We've been trying to understand how Telegram's VoIP end-to-end encryption works.
Key Exchange
Detailed description of the key exchange algorithm is documented on the Telegram website.
Here is the crux of the algorithm, taken from the same page:
- A->B: generates a and sends g_a_hash := $hash(g^a)$
- B->A: stores g_a_hash, generates b and sends g_b := $g^b$
- A->B: computes key $(g^b)^a$, then sends g_a := $g^a$ and the fingerprint $f\left((g^b)^a\right)$.
- B: checks $hash(g^a)$ = g_a_hash, computes key $(g^a)^b$ and checks $f\left((g^a)^b\right) = f\left((g^b)^a\right)$.

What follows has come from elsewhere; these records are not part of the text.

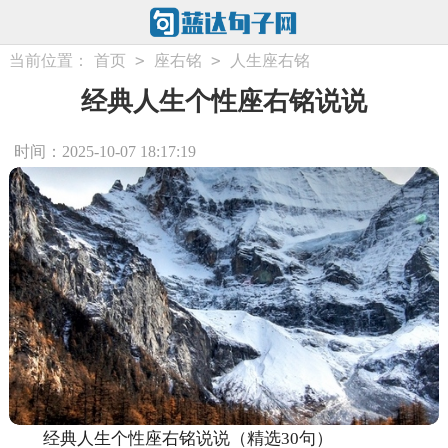
>
>
当前位置：
首页
座右铭
人生座右铭
经典人生个性座右铭说说
时间：2025-10-07 18:17:19
经典人生个性座右铭说说（精选30句）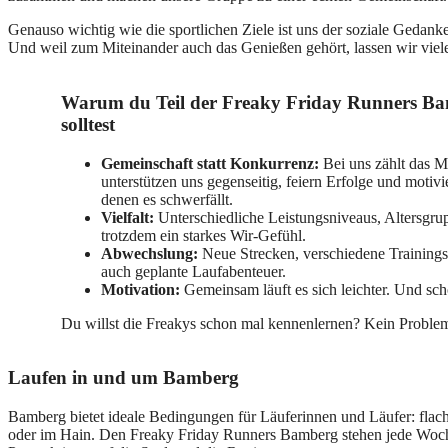
Genauso wichtig wie die sportlichen Ziele ist uns der soziale Gedank
Und weil zum Miteinander auch das Genießen gehört, lassen wir viele
Warum du Teil der Freaky Friday Runners B
solltest
Gemeinschaft statt Konkurrenz:
Bei uns zählt das M
unterstützen uns gegenseitig, feiern Erfolge und motiv
denen es schwerfällt.
Vielfalt:
Unterschiedliche Leistungsniveaus, Altersgru
trotzdem ein starkes Wir‑Gefühl.
Abwechslung:
Neue Strecken, verschiedene Training
auch geplante Laufabenteuer.
Motivation:
Gemeinsam läuft es sich leichter. Und sc
Du willst die Freakys schon mal kennenlernen? Kein Proble
Laufen in und um Bamberg
Bamberg bietet ideale Bedingungen für Läuferinnen und Läufer: flach
oder im Hain. Den Freaky Friday Runners Bamberg stehen jede Woche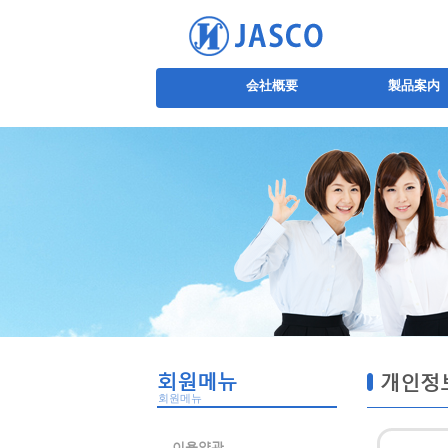
会社概要
製品案内
회원메뉴
개인정
회원메뉴
이용약관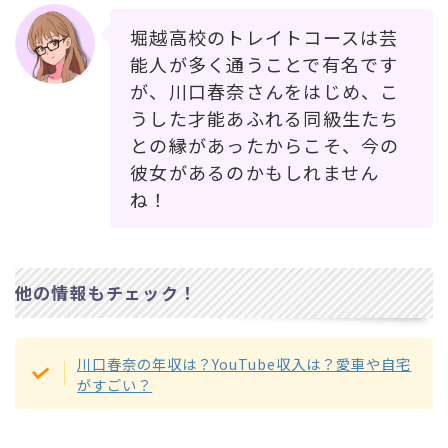
堀越高校のトレイトコースは芸
能人が多く通うことで有名です
が、川口春奈さんをはじめ、こ
うした才能あふれる同級生たち
との縁があったからこそ、今の
彼女があるのかもしれません
ね！
他の情報もチェック！
川口春奈の年収は？YouTube収入は？愛車や自宅
がすごい？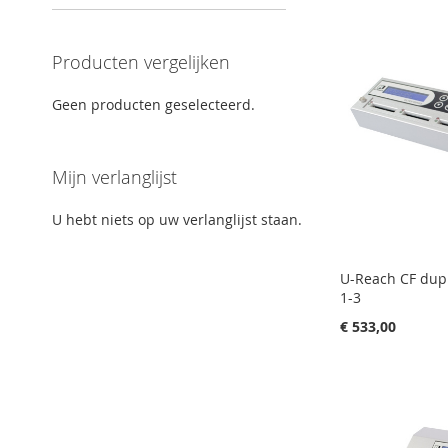
Producten vergelijken
Geen producten geselecteerd.
Mijn verlanglijst
U hebt niets op uw verlanglijst staan.
U-Reach CF dupli
1-3
€ 533,00
In Winkelwagen
In Winkelwagen
In Winkelwagen
In Winkelwagen
VOEG
VOEG
VOEG
VOEG
TOE
TOEVOEGEN
TOE
TOEVOEGEN
TOE
TOEVOEGEN
TOE
TOEVOEGEN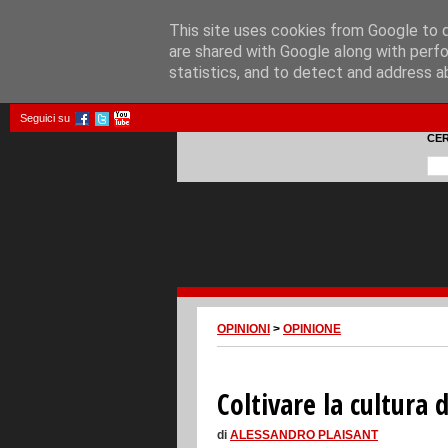
This site uses cookies from Google to de
are shared with Google along with perfo
statistics, and to detect and address a
Seguici su
CE
OPINIONI
>
OPINIONE
Coltivare la cultura 
di
ALESSANDRO PLAISANT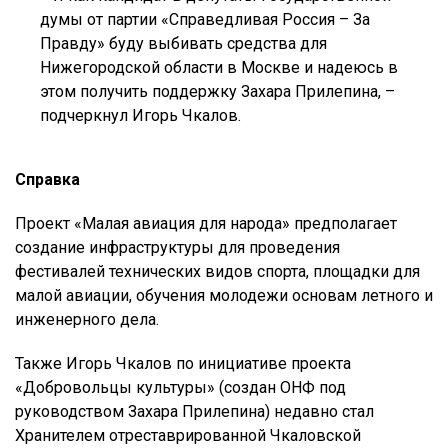
думы от партии «Справедливая Россия – За
Правду» буду выбивать средства для
Нижегородской области в Москве и надеюсь в
этом получить поддержку Захара Прилепина, –
подчеркнул Игорь Чкалов.
Справка
Проект «Малая авиация для народа» предполагает
создание инфраструктуры для проведения
фестивалей технических видов спорта, площадки для
малой авиации, обучения молодежи основам летного и
инженерного дела.
Также Игорь Чкалов по инициативе проекта
«Добровольцы культуры» (создан ОНФ под
руководством Захара Прилепина) недавно стал
Хранителем отреставрированной Чкаловской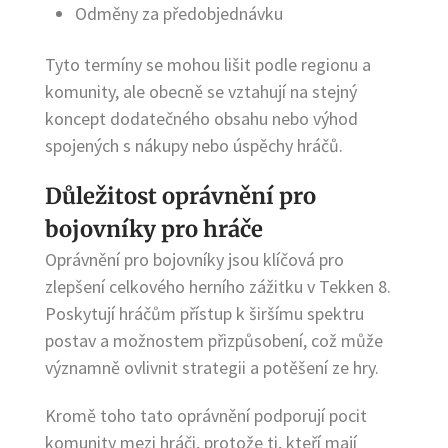
Odměny za předobjednávku
Tyto termíny se mohou lišit podle regionu a
komunity, ale obecně se vztahují na stejný
koncept dodatečného obsahu nebo výhod
spojených s nákupy nebo úspěchy hráčů.
Důležitost oprávnění pro
bojovníky pro hráče
Oprávnění pro bojovníky jsou klíčová pro
zlepšení celkového herního zážitku v Tekken 8.
Poskytují hráčům přístup k širšímu spektru
postav a možnostem přizpůsobení, což může
významně ovlivnit strategii a potěšení ze hry.
Kromě toho tato oprávnění podporují pocit
komunity mezi hráči, protože ti, kteří mají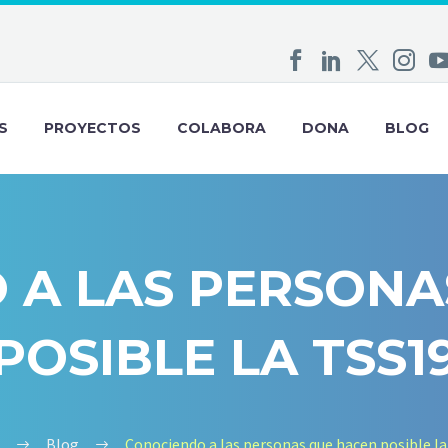
S
PROYECTOS
COLABORA
DONA
BLOG
 A LAS PERSONA
POSIBLE LA TSS1
Blog
Conociendo a las personas que hacen posible l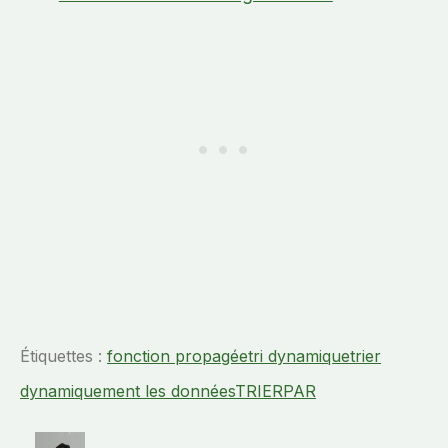
Étiquettes :
fonction propagée
tri dynamique
trier
dynamiquement les données
TRIERPAR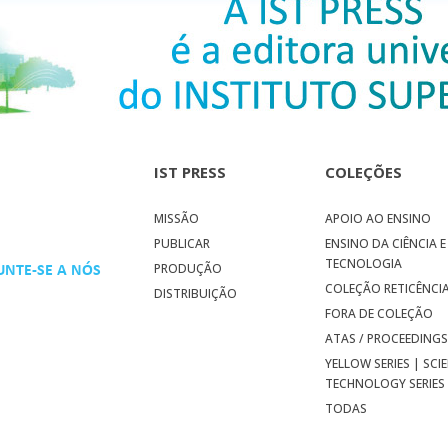
IST PRESS
COLEÇÕES
MISSÃO
APOIO AO ENSINO
PUBLICAR
ENSINO DA CIÊNCIA E
TECNOLOGIA
PRODUÇÃO
UNTE-SE A NÓS
COLEÇÃO RETICÊNCI
DISTRIBUIÇÃO
FORA DE COLEÇÃO
ATAS / PROCEEDING
YELLOW SERIES | SCI
TECHNOLOGY SERIES
TODAS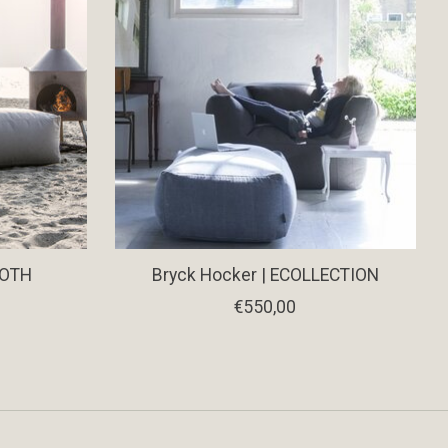
OOTH
Bryck Hocker | ECOLLECTION
€550,00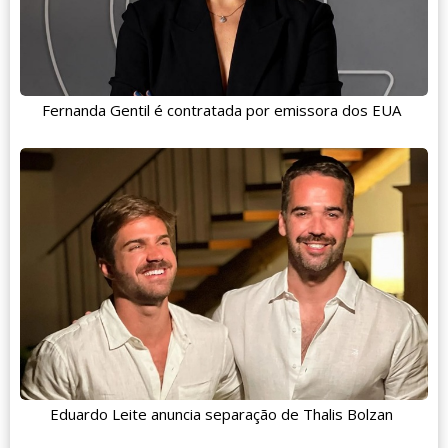
Fernanda Gentil é contratada por emissora dos EUA
Eduardo Leite anuncia separação de Thalis Bolzan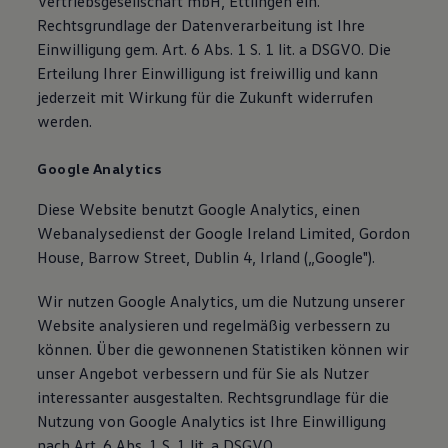
Vertriebsgesellschaft mbH, Ettlingen ein.
Rechtsgrundlage der Datenverarbeitung ist Ihre
Einwilligung gem. Art. 6 Abs. 1 S. 1 lit. a DSGVO. Die
Erteilung Ihrer Einwilligung ist freiwillig und kann
jederzeit mit Wirkung für die Zukunft widerrufen
werden.
Google Analytics
Diese Website benutzt Google Analytics, einen
Webanalysedienst der Google Ireland Limited, Gordon
House, Barrow Street, Dublin 4, Irland („Google").
Wir nutzen Google Analytics, um die Nutzung unserer
Website analysieren und regelmäßig verbessern zu
können. Über die gewonnenen Statistiken können wir
unser Angebot verbessern und für Sie als Nutzer
interessanter ausgestalten. Rechtsgrundlage für die
Nutzung von Google Analytics ist Ihre Einwilligung
nach Art. 6 Abs. 1 S. 1 lit. a DSGVO.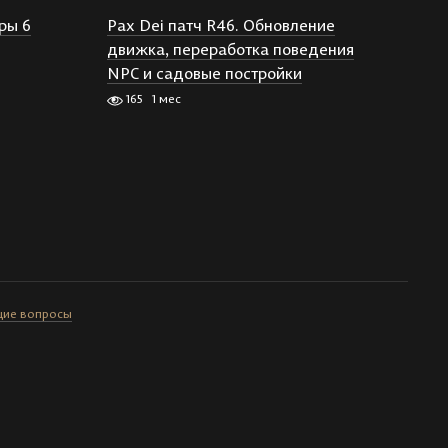
ры 6
Pax Dei патч R46. Обновление
движка, переработка поведения
NPC и садовые постройки
165
1 мес
бщие вопросы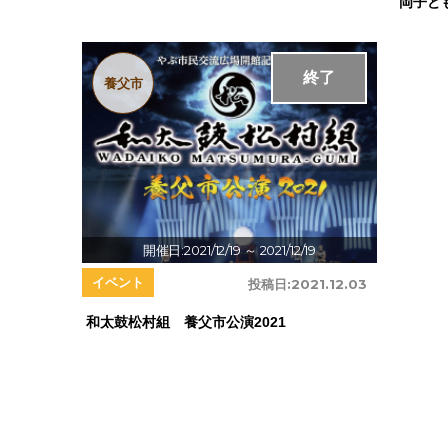
岡子ど
終了
養父市
開催日:2021/12/19
～ 2021/12/19
イベント
投稿日:
2021.12.03
和太鼓松村組 養父市公演2021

For the $hash(x)$ function, they use SHA256. Fingerprint $f(x)$ is the lower 64 bits from SHA1. All messages between $A$ to $B$ go through Telegram server that basically re-transmits messages to the other party.
Questions
Why are they using $hash(g^a)$ in the first step? They say that sending the $hash(g^a)$ first doesn't allow the party $B$ to select $b$ such that $hash((g^a)^b)$ will have some specific properties. Do such attacks exist?
Why $f\left((g^b)^a\right)$ is sent in the last step? They explain it "as an implementation sanity check". Does it make sense?